The word to find is "carry". Copy each line of the material that contains it.
_ _ _ _ _
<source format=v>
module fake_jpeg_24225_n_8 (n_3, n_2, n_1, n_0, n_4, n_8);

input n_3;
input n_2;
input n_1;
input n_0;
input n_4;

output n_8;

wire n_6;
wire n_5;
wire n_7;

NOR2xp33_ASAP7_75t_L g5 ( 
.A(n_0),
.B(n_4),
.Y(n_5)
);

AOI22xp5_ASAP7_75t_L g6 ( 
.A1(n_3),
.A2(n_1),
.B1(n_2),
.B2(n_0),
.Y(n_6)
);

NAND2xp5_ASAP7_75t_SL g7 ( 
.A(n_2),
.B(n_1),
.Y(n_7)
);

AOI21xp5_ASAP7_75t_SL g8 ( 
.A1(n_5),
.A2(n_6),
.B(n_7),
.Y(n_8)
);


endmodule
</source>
_ _ _ _ _
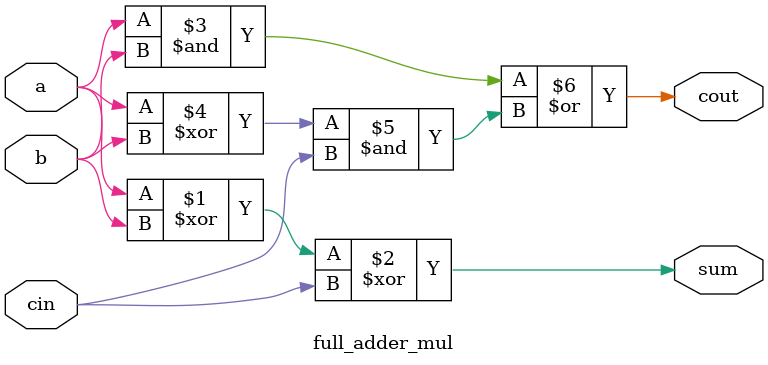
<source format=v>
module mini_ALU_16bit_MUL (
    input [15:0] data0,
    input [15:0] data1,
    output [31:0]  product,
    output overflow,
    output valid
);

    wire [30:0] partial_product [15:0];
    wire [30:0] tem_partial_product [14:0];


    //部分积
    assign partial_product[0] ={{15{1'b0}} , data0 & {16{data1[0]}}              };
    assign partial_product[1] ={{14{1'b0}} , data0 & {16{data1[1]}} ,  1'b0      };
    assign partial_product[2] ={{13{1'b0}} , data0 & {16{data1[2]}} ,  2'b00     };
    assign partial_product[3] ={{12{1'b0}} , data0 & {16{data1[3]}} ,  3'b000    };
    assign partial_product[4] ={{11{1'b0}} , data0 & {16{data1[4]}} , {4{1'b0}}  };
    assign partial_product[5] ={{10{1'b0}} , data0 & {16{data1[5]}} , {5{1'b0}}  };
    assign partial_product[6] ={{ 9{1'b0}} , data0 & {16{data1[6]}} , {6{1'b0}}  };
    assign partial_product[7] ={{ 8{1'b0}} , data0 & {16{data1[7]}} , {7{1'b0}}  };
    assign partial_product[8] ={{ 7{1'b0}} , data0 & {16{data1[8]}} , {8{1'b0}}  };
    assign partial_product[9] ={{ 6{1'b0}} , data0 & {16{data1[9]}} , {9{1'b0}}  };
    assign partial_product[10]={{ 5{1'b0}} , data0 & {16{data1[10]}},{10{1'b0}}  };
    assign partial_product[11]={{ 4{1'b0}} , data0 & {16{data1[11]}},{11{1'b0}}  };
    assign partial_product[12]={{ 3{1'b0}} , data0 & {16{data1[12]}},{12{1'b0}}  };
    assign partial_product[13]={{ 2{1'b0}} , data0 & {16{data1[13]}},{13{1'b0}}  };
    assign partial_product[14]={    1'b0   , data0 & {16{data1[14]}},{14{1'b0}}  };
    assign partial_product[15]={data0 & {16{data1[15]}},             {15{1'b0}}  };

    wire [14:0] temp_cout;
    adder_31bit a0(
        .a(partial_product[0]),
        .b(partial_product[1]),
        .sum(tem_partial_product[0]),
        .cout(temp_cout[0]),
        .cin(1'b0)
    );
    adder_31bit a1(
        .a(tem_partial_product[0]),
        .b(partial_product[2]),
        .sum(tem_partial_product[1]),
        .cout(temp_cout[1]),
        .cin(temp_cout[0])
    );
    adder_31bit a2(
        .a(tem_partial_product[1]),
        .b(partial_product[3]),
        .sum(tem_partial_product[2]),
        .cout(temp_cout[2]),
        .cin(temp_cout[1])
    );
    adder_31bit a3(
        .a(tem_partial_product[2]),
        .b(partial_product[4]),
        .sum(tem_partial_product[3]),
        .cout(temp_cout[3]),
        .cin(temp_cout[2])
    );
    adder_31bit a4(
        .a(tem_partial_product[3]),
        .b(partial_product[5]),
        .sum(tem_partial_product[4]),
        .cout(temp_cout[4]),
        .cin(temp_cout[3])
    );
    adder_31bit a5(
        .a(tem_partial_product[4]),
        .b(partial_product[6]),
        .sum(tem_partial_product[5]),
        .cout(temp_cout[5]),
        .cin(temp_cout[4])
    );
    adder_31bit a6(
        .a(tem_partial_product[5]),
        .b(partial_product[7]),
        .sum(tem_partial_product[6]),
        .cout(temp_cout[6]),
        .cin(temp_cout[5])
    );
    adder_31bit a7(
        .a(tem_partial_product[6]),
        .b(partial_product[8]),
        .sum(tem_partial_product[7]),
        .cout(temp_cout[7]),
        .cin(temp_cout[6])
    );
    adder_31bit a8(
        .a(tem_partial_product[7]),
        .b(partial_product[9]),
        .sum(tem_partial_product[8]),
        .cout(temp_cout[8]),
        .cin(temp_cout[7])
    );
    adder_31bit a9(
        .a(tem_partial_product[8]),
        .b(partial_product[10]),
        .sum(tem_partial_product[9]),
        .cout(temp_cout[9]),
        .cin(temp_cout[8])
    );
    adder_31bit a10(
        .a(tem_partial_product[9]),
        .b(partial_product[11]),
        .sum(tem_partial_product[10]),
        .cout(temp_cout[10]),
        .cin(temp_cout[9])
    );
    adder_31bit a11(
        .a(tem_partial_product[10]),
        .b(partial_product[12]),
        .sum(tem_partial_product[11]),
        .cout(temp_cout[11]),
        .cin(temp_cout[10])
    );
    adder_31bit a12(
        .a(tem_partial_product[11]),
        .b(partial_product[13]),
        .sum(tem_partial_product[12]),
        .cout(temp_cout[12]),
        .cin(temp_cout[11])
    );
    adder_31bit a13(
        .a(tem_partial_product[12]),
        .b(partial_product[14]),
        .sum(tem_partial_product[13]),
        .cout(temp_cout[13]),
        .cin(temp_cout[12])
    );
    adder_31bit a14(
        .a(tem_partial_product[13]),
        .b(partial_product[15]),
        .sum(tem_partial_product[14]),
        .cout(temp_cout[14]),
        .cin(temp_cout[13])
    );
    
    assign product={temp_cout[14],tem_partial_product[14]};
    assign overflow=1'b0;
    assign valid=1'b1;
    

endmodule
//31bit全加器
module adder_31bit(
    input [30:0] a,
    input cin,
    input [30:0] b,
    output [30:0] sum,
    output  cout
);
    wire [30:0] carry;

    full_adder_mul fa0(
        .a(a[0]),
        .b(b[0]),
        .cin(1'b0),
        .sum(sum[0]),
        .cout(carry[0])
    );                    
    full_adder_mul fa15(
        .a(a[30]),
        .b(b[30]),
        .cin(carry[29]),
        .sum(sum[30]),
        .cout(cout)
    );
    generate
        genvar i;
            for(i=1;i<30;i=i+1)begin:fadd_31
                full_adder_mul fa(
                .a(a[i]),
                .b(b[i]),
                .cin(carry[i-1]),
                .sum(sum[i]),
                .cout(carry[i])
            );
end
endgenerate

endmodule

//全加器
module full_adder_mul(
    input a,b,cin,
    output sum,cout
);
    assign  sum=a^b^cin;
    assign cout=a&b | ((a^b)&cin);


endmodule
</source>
_ _ _ _ _
Result below
    wire [30:0] carry;
        .cout(carry[0])
        .cin(carry[29]),
                .cin(carry[i-1]),
                .cout(carry[i])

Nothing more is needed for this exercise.